+++ Provided text +++

Francis William Edmonds’ Communicative Practices

face of a prisoner

Francis William Edmonds (1806 – 1863) is now remembered publicly as an artist. He primarily painted domestic scenes with literary referents (“genre paintings”). Two book-length studies document Francis’ life with respect to his paintings.^ ^ One of his paintings, The Bashful Cousin, hangs in the National Gallery of Art in Washington, D.C. The Bashful Cousin depicts a domestic scene in which a mother and daughter gesture vigorously regarding a departing suitor. The father sits at the far end of dining table. He is preoccupied with reading a newspaper. His figure, placid, is turned away from the center of the composition. Such a turning away seems to have characterized Francis’ communicative practices.

+++ Data shown +++

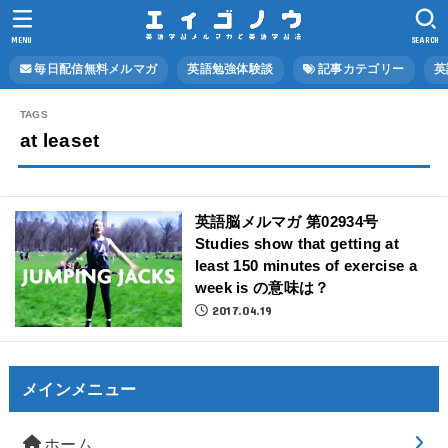
MENU
SEARCH
毎日配信無料メルマガ
英語勉強体験談
記事カテゴリー
英
at leaset
英語脳メルマガ 第02934号
Studies show that getting at
least 150 minutes of exercise a
week is の意味は？
2017.04.19
メインメニュー
ホーム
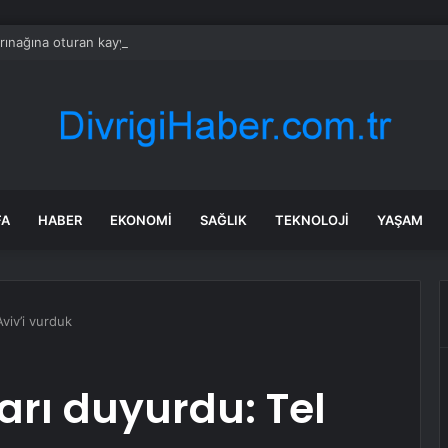
arınağına oturan kayyum, koltuktan kalkmıyor
FA
HABER
EKONOMI
SAĞLIK
TEKNOLOJI
YAŞAM
viv’i vurduk
rı duyurdu: Tel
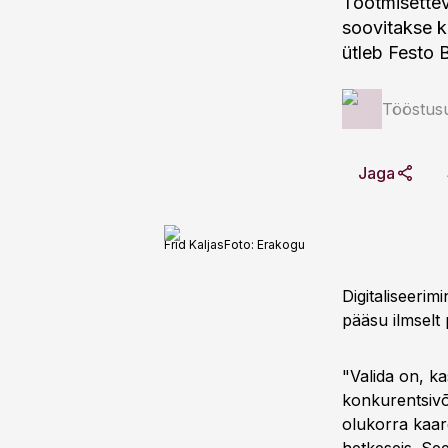
Tootmisettev
soovitakse k
ütleb Festo Ba
Tööstus
Jaga
Frid Kaljas
Foto:
Erakogu
Digitaliseerim
pääsu ilmselt 
"Valida on, k
konkurentsivõi
olukorra kaard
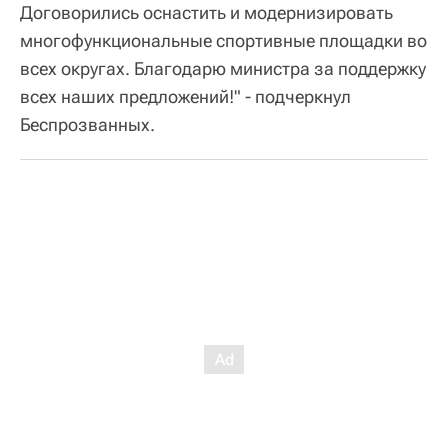
Договорились оснастить и модернизировать
многофункциональные спортивные площадки во
всех округах. Благодарю министра за поддержку
всех наших предложений!" - подчеркнул
Беспрозванных.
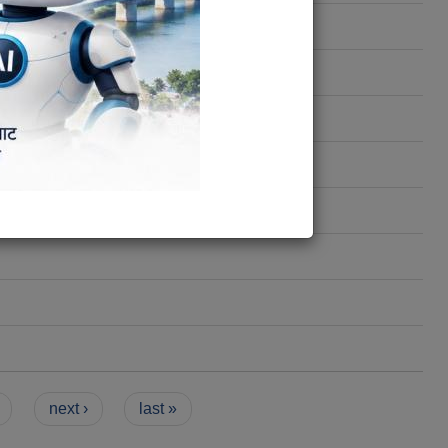
next ›
last »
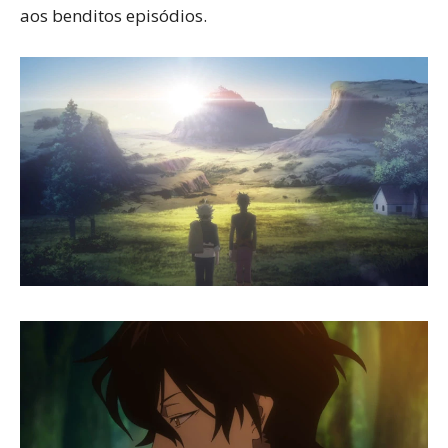
aos benditos episódios.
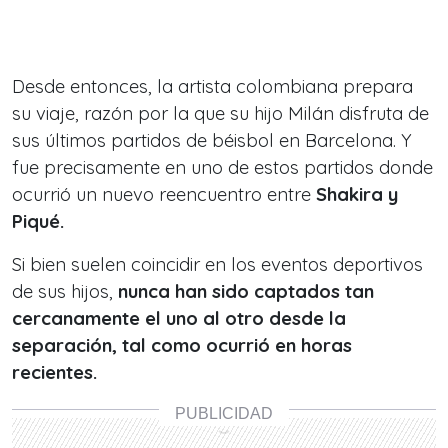
Desde entonces, la artista colombiana prepara
su viaje, razón por la que su hijo Milán disfruta de
sus últimos partidos de béisbol en Barcelona. Y
fue precisamente en uno de estos partidos donde
ocurrió un nuevo reencuentro entre
Shakira y
Piqué.
Si bien suelen coincidir en los eventos deportivos
de sus hijos,
nunca han sido captados tan
cercanamente el uno al otro desde la
separación, tal como ocurrió en horas
recientes.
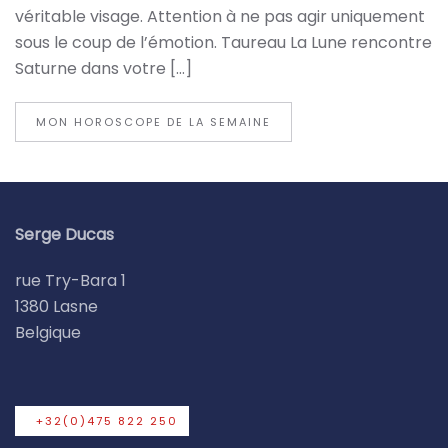
véritable visage. Attention à ne pas agir uniquement
sous le coup de l’émotion. Taureau La Lune rencontre
Saturne dans votre […]
MON HOROSCOPE DE LA SEMAINE
Serge Ducas
rue Try-Bara 1
1380 Lasne
Belgique
+32(0)475 822 250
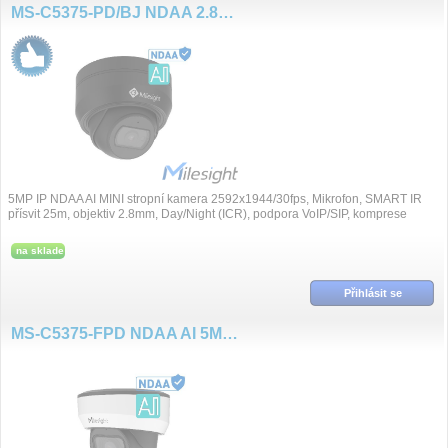
MS-C5375-PD/BJ NDAA 2.8mm 5MP/30fps DOME kamera, základna
5MP IP NDAA AI MINI stropní kamera 2592x1944/30fps, Mikrofon, SMART IR
přísvit 25m, objektiv 2.8mm, Day/Night (ICR), podpora VoIP/SIP, komprese
H.265+/H.265/H.264+/H.264, Su...
na sklade
Přihlásit se
MS-C5375-FPD NDAA AI 5MP/30fps 2.7~13.5mm Mini Dome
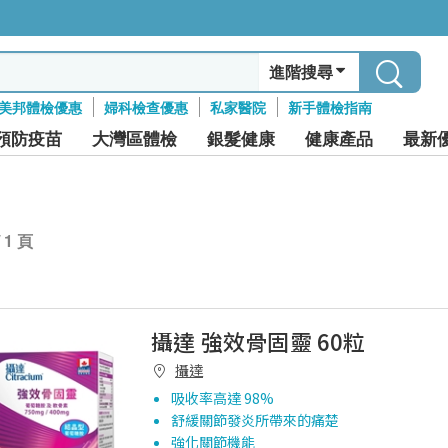
進階搜尋
美邦體檢優惠
婦科檢查優惠
私家醫院
新手體檢指南
預防疫苗
大灣區體檢
銀髮健康
健康產品
最新
/ 1 頁
攝達 強效骨固靈 60粒
攝達
吸收率高達 98%
舒緩關節發炎所帶來的痛楚
強化關節機能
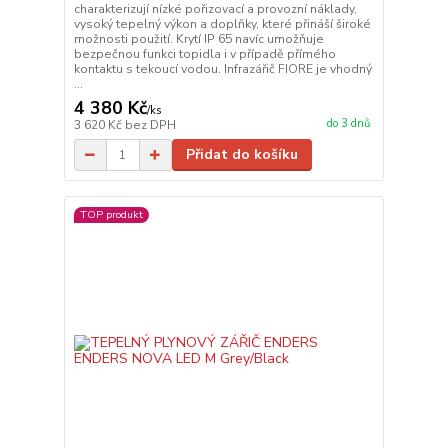
charakterizují nízké pořizovací a provozní náklady,
vysoký tepelný výkon a doplňky, které přináší široké
možnosti použití. Krytí IP 65 navíc umožňuje
bezpečnou funkci topidla i v případě přímého
kontaktu s tekoucí vodou. Infrazářič FIORE je vhodný
...
4 380 Kč
/
ks
do 3 dnů
3 620 Kč
bez DPH
Přidat do košíku
TOP produkt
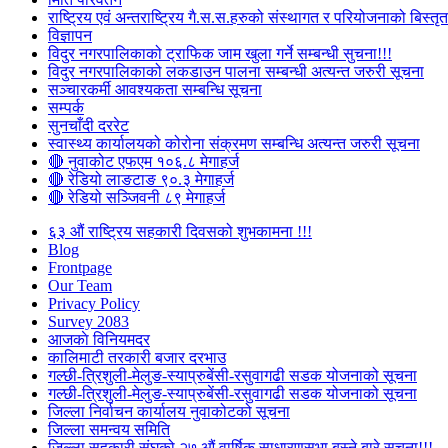
राष्ट्रिय एवं अन्तराष्ट्रिय गै.स.स.हरुको संस्थागत र परियोजनाको बिस्तृत 
विज्ञापन
विदुर नगरपालिकाको ट्राफिक जाम खुला गर्ने सम्बन्धी सुचना!!!
विदुर नगरपालिकाको लकडाउन पालना सम्बन्धी अत्यन्त जरुरी सूचना
सञ्चारकर्मी आवश्यकता सम्बन्धि सूचना
सम्पर्क
सुनचाँदी दररेट
स्वास्थ्य कार्यालयको कोरोना संक्रमण सम्बन्धि अत्यन्त जरुरी सूचना
🔴 नुवाकोट एफएम १०६.८ मेगाहर्ज
🔴 रेडियो लाङटाङ ९०.३ मेगाहर्ज
🔴 रेडियो सञ्जिवनी ८९ मेगाहर्ज
६३ औं राष्ट्रिय सहकारी दिवसको शुभकामना !!!
Blog
Frontpage
Our Team
Privacy Policy
Survey 2083
आजकाे विनियमदर
कालिमाटी तरकारी बजार दरभाउ
गल्छी-त्रिशुली-मेलुङ-स्याप्रुबेंसी-रसुवागढी सडक योजनाको सूचना
गल्छी-त्रिशुली-मेलुङ-स्याप्रुबेंसी-रसुवागढी सडक योजनाको सूचना
जिल्ला निर्वाचन कार्यालय नुवाकोटको सूचना
जिल्ला समन्वय समिति
जिल्ला सहकारी संघको २७ औं वार्षिक साधारणसभा बस्ने बारे सूचना!!!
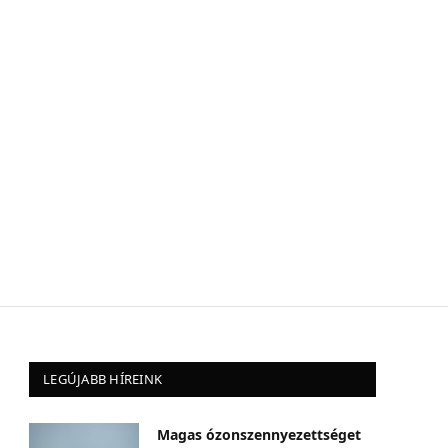
LEGÚJABB HÍREINK
Magas ózonszennyezettséget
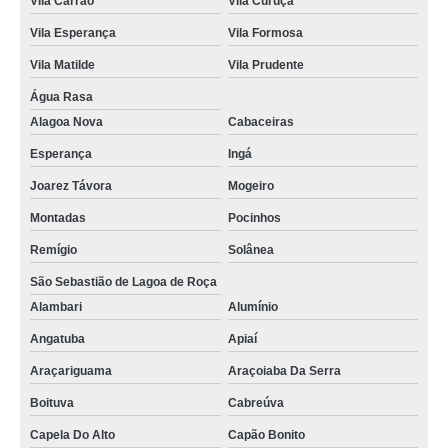
Vila Carrão
Vila Curuçá
Vila Esperança
Vila Formosa
Vila Matilde
Vila Prudente
Água Rasa
Alagoa Nova
Cabaceiras
Esperança
Ingá
Joarez Távora
Mogeiro
Montadas
Pocinhos
Remígio
Solânea
São Sebastião de Lagoa de Roça
Alambari
Alumínio
Angatuba
Apiaí
Araçariguama
Araçoiaba Da Serra
Boituva
Cabreúva
Capela Do Alto
Capão Bonito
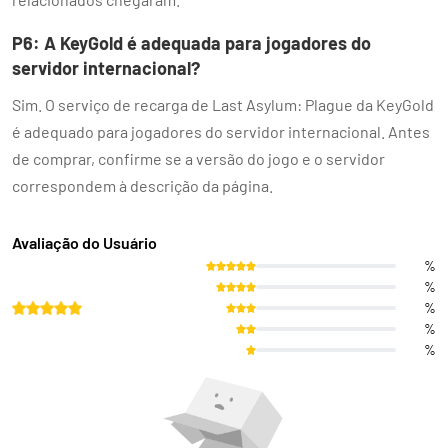
P6: A KeyGold é adequada para jogadores do
servidor internacional?
Sim. O serviço de recarga de Last Asylum: Plague da KeyGold
é adequado para jogadores do servidor internacional. Antes
de comprar, confirme se a versão do jogo e o servidor
correspondem à descrição da página.
Avaliação do Usuário
%
%
%
%
%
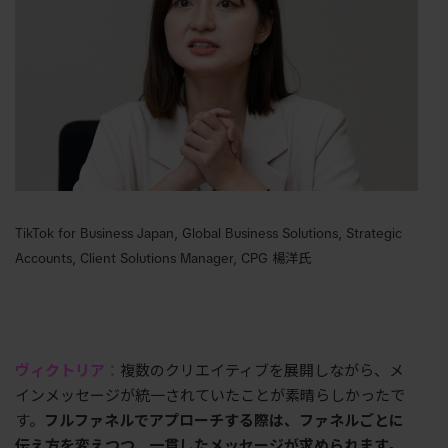
TikTok for Business Japan, Global Business Solutions, Strategic
Accounts, Client Solutions Manager, CPG 楊洋氏
ヴィクトリア：
複数のクリエイティブを展開しながら、メ
インメッセージが統一されていたことが素晴らしかったで
す。
フルファネルでアプローチする際は、ファネルごとに
伝え方を変えつつ、一貫したメッセージが求められます。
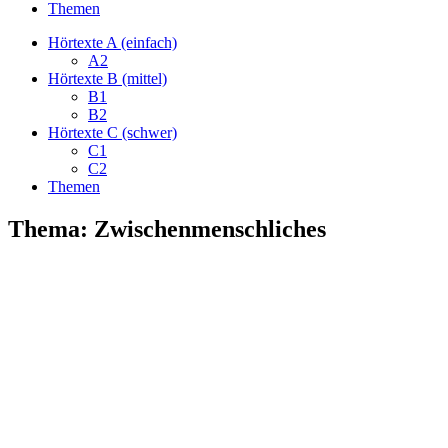
Themen
Hörtexte A (einfach)
A2
Hörtexte B (mittel)
B1
B2
Hörtexte C (schwer)
C1
C2
Themen
Thema: Zwischenmenschliches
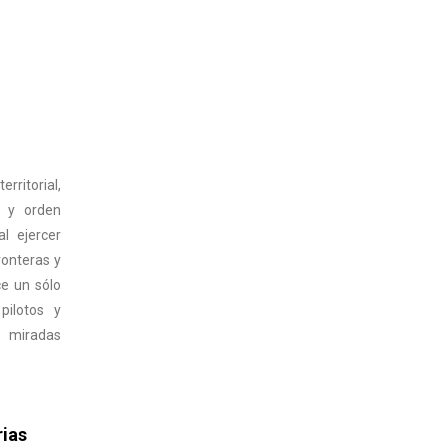
rritorial,
s y orden
l ejercer
ronteras y
ce un sólo
pilotos y
y miradas
rias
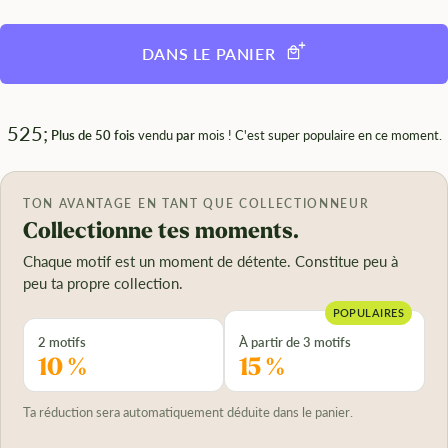
DANS LE PANIER
525;
Plus de 50 fois
vendu
par
mois ! C'est super populaire en ce moment.
TON AVANTAGE EN TANT QUE COLLECTIONNEUR
Collectionne tes moments.
Chaque motif est un moment de détente. Constitue peu à
peu ta propre collection.
POPULAIRES
2 motifs
À partir de 3 motifs
10 %
15 %
Ta réduction sera automatiquement déduite dans le panier.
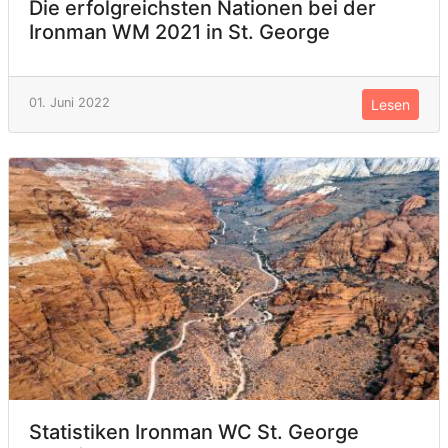
Die erfolgreichsten Nationen bei der
Ironman WM 2021 in St. George
01. Juni 2022
Lesen
Statistiken Ironman WC St. George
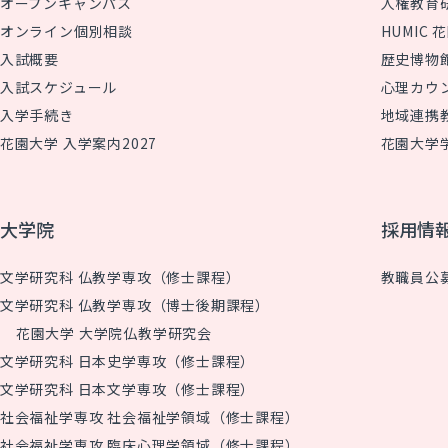
オープンキャンパス
人権教育
オンライン個別相談
HUMIC
入試概要
歴史博物
入試スケジュール
心理カウ
入学手続き
地域連携
花園大学 入学案内2027
花園大学
大学院
採用情
文学研究科 仏教学専攻（修士課程）
教職員公
文学研究科 仏教学専攻（博士後期課程）
花園大学 大学院仏教学研究会
文学研究科 日本史学専攻（修士課程）
文学研究科 日本文学専攻（修士課程）
社会福祉学専攻 社会福祉学領域（修士課程）
社会福祉学専攻 臨床心理学領域（修士課程）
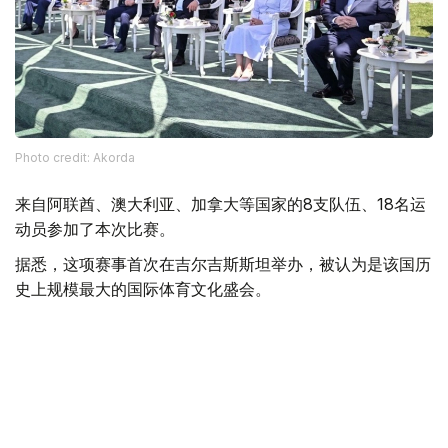
Photo credit: Akorda
来自阿联酋、澳大利亚、加拿大等国家的8支队伍、18名运
动员参加了本次比赛。
据悉，这项赛事首次在吉尔吉斯斯坦举办，被认为是该国历
史上规模最大的国际体育文化盛会。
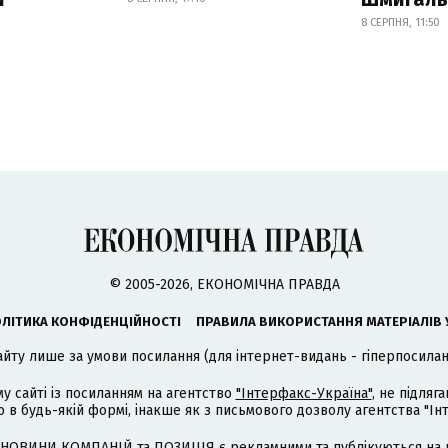
8 СЕРПНЯ, 11:50
© 2005-2026, ЕКОНОМІЧНА ПРАВДА
ЛІТИКА КОНФІДЕНЦІЙНОСТІ
ПРАВИЛА ВИКОРИСТАННЯ МАТЕРІАЛІВ 
айту лише за умови посилання (для інтернет-видань - гіперпосиланн
му сайті із посиланням на агентство
"Інтерфакс-Україна"
, не підля
 будь-якій формі, інакше як з письмового дозволу агентства "Ін
НОВИНИ КОМПАНІЙ та ПОЗИЦІЯ є рекламними та публікуються на п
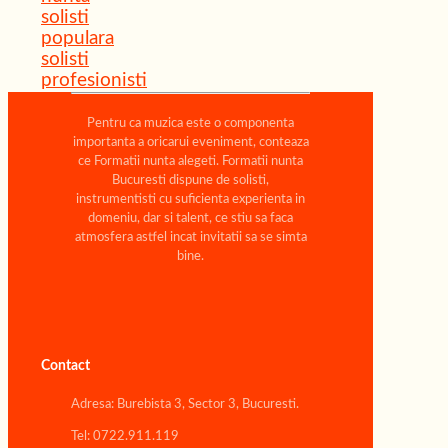
solisti
populara
solisti
profesionisti
Pentru ca muzica este o componenta
importanta a oricarui eveniment, conteaza
ce Formatii nunta alegeti. Formatii nunta
Bucuresti dispune de solisti,
instrumentisti cu suficienta experienta in
domeniu, dar si talent, ce stiu sa faca
atmosfera astfel incat invitatii sa se simta
bine.
Contact
Adresa: Burebista 3, Sector 3, Bucuresti.
Tel: 0722.911.119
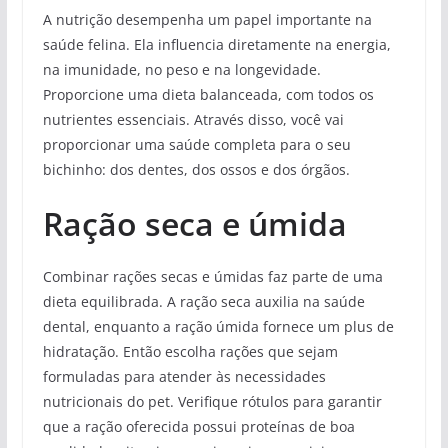
A nutrição desempenha um papel importante na
saúde felina. Ela influencia diretamente na energia,
na imunidade, no peso e na longevidade.
Proporcione uma dieta balanceada, com todos os
nutrientes essenciais. Através disso, você vai
proporcionar uma saúde completa para o seu
bichinho: dos dentes, dos ossos e dos órgãos.
Ração seca e úmida
Combinar rações secas e úmidas faz parte de uma
dieta equilibrada. A ração seca auxilia na saúde
dental, enquanto a ração úmida fornece um plus de
hidratação. Então escolha rações que sejam
formuladas para atender às necessidades
nutricionais do pet. Verifique rótulos para garantir
que a ração oferecida possui proteínas de boa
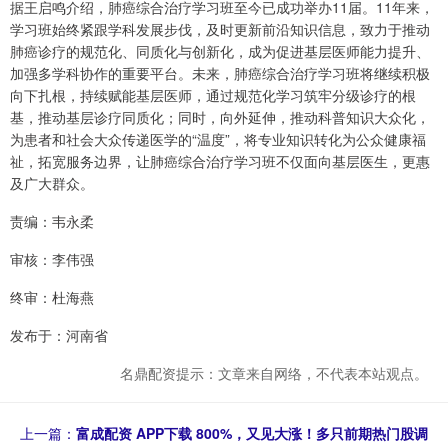
据王启鸣介绍，肺癌综合治疗学习班至今已成功举办11届。11年来，
学习班始终紧跟学科发展步伐，及时更新前沿知识信息，致力于推动
肺癌诊疗的规范化、同质化与创新化，成为促进基层医师能力提升、
加强多学科协作的重要平台。未来，肺癌综合治疗学习班将继续积极
向下扎根，持续赋能基层医师，通过规范化学习筑牢分级诊疗的根
基，推动基层诊疗同质化；同时，向外延伸，推动科普知识大众化，
为患者和社会大众传递医学的“温度”，将专业知识转化为公众健康福
祉，拓宽服务边界，让肺癌综合治疗学习班不仅面向基层医生，更惠
及广大群众。
责编：韦永柔
审核：李伟强
终审：杜海燕
发布于：河南省
名鼎配资提示：文章来自网络，不代表本站观点。
上一篇：
富成配资 APP下载 800%，又见大涨！多只前期热门股调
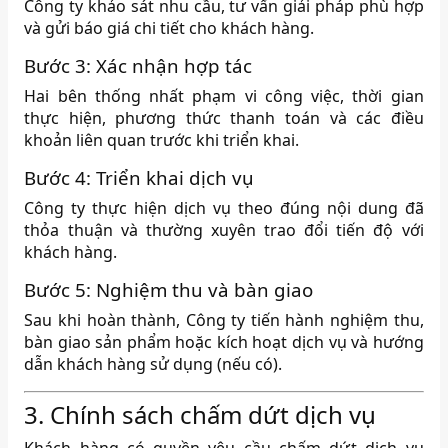
Công ty khảo sát nhu cầu, tư vấn giải pháp phù hợp
và gửi báo giá chi tiết cho khách hàng.
Bước 3: Xác nhận hợp tác
Hai bên thống nhất phạm vi công việc, thời gian
thực hiện, phương thức thanh toán và các điều
khoản liên quan trước khi triển khai.
Bước 4: Triển khai dịch vụ
Công ty thực hiện dịch vụ theo đúng nội dung đã
thỏa thuận và thường xuyên trao đổi tiến độ với
khách hàng.
Bước 5: Nghiệm thu và bàn giao
Sau khi hoàn thành, Công ty tiến hành nghiệm thu,
bàn giao sản phẩm hoặc kích hoạt dịch vụ và hướng
dẫn khách hàng sử dụng (nếu có).
3. Chính sách chấm dứt dịch vụ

+++

▸ **Explore the material**
1. Turn the paragraph beginning "Francis William Edmonds (1806 – 1863) is now remembered" in the piece on Edmonds into a short bulleted list that keeps its main facts.
2. Carry on the piece about Francis William Edmonds, picking up after its final sentence.

▸ **Results of the tasks**
1.
- Francis William Edmonds (1806–1863) is remembered publicly today as an artist.
- He mainly painted domestic scenes with literary referents, known as genre paintings.
- Two book-length studies document his life with respect to his paintings.
- His painting The Bashful Cousin hangs in the National Gallery of Art in Washington, D.C.
- It shows a mother and daughter gesturing vigorously about a departing suitor. The father sits at the far end of the dining table, absorbed in a newspaper, his placid figure turned away from the center of the composition.
- That kind of turning away seems to have characterized Edmonds' communicative practices.

2.
Francis’ domestic circumstances weren’t unusual. Francis moved from his family’s home town of Hudson to New York City in 1823 at age seventeen. In 1830, about age twenty-four, he returned to Hudson and that year married his first wife, née Martha Norman.^ Two years later he returned to New York City and never again lived in Hudson. Martha and Francis had a daughter and a son. Martha died unexpectedly on January 5, 1840.^ Francis then spent from November, 1840 to July, 1841 in Europe.^ In November, 1841, he married his second wife, née Dorothea Lord, the daughter of a prominent businessman. Dorothea and Francis had six children.^

By 1844, an account of Francis’ life from his own pen concerned his development and career as an artist. Francis formally addressed this account to his fellow artist Asher Durand, who apparently requested it. Francis began:

Dear Durand

As you desire me to put down some of the leading dates and incidents of my life I have taken up this little memorandum Book for that purpose …

Francis’ account is a brief, factual autobiography, commencing with “I was born in…”, and ending at the present date (1844). About a hundred years later, this autobiography was found hidden behind a self-portrait that Francis painted in the same month that he wrote the autobiography. Perhaps Francis, as a painter, decided to foreground a painted portrait of himself. The painted portrait positioned as a complement to the written autobiography emphasizes that Francis did not understand his written autobiography to be a narrow, artistic curriculum vitae.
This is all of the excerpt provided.